== WORK TO COMPLETE ==
The records follow. Copy them exactly, but omit the pictures.

== Records from a dataset ==
- - - - - - -
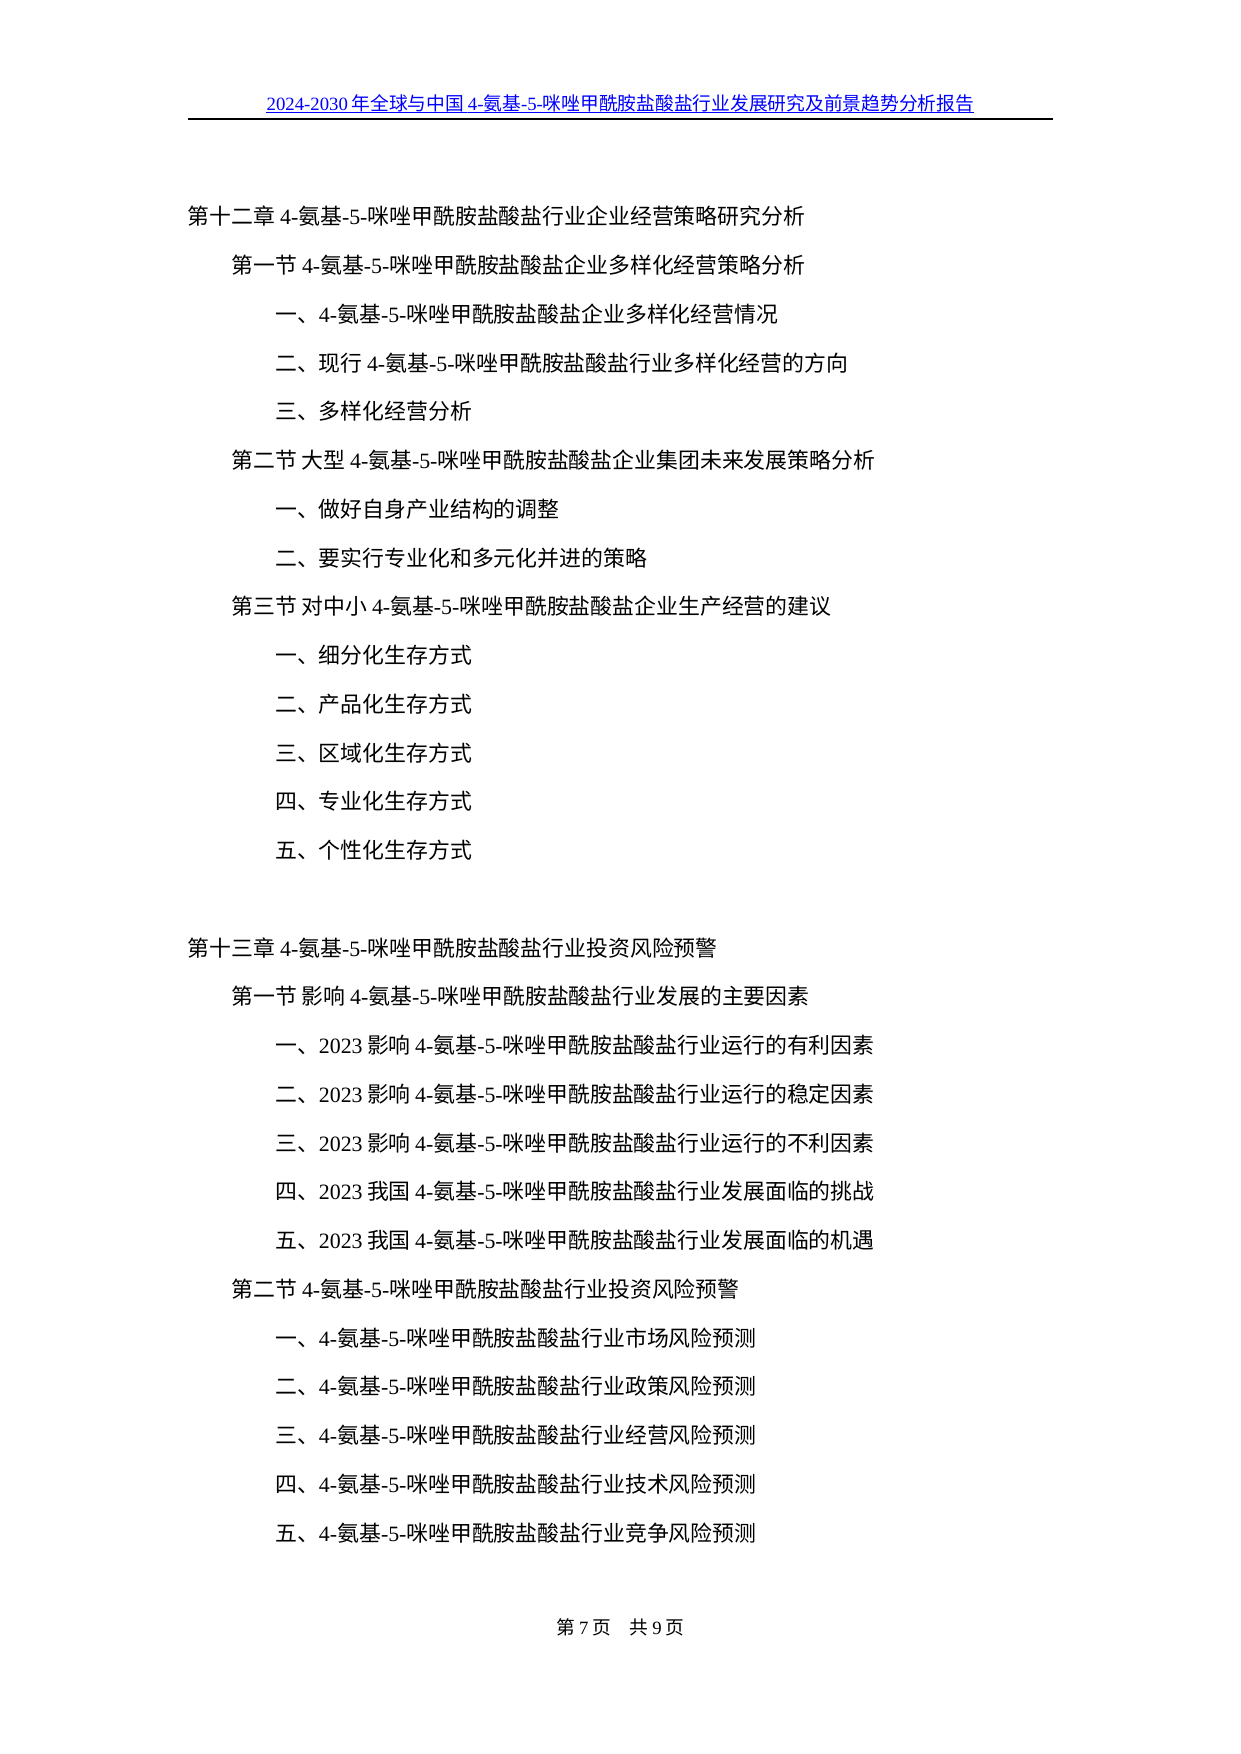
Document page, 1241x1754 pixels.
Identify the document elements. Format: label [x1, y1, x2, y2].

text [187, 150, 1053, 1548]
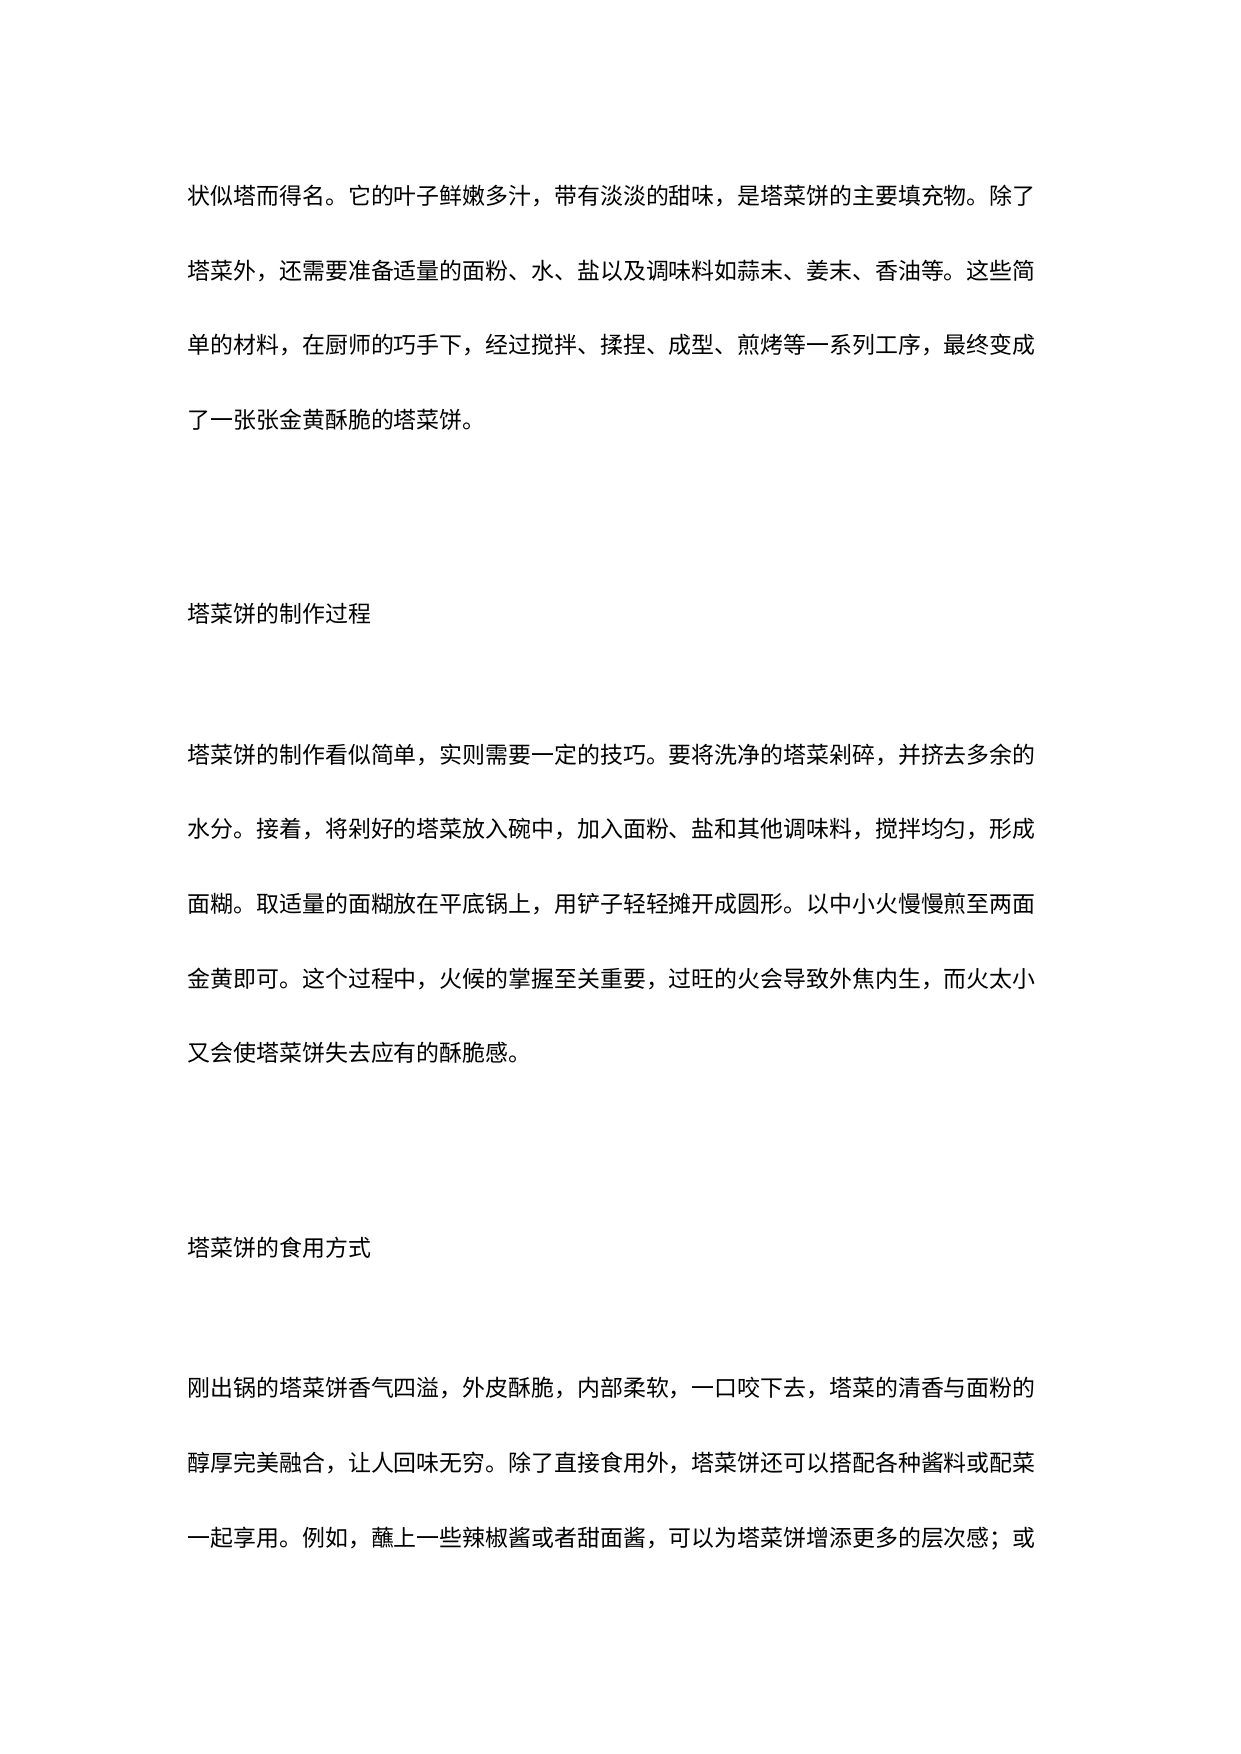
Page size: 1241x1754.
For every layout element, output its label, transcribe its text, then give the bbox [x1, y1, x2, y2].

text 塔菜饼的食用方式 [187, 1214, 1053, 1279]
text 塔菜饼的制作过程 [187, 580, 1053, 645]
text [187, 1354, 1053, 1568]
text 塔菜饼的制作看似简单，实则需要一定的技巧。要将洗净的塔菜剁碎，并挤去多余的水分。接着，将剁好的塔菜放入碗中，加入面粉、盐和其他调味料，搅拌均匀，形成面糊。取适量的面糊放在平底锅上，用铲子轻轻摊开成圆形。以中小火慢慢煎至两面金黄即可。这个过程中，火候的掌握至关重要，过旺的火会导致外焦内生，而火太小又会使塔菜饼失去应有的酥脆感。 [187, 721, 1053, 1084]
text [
- - - - - - -
== THE ANSWER ==
Document page, 1241x1754 pixels.
Identify the document elements. Format: label [x1, y1, x2, y2].

text [187, 150, 1053, 1548]
Page size: 1241x1754.
For every layout element, output its label, transcribe its text, then give the bbox [x1, y1, x2, y2].

text 塔菜饼的食用方式 [187, 1214, 1053, 1279]
text 塔菜饼的制作过程 [187, 580, 1053, 645]
text [187, 1354, 1053, 1568]
text 塔菜饼的制作看似简单，实则需要一定的技巧。要将洗净的塔菜剁碎，并挤去多余的水分。接着，将剁好的塔菜放入碗中，加入面粉、盐和其他调味料，搅拌均匀，形成面糊。取适量的面糊放在平底锅上，用铲子轻轻摊开成圆形。以中小火慢慢煎至两面金黄即可。这个过程中，火候的掌握至关重要，过旺的火会导致外焦内生，而火太小又会使塔菜饼失去应有的酥脆感。 [187, 721, 1053, 1084]
text [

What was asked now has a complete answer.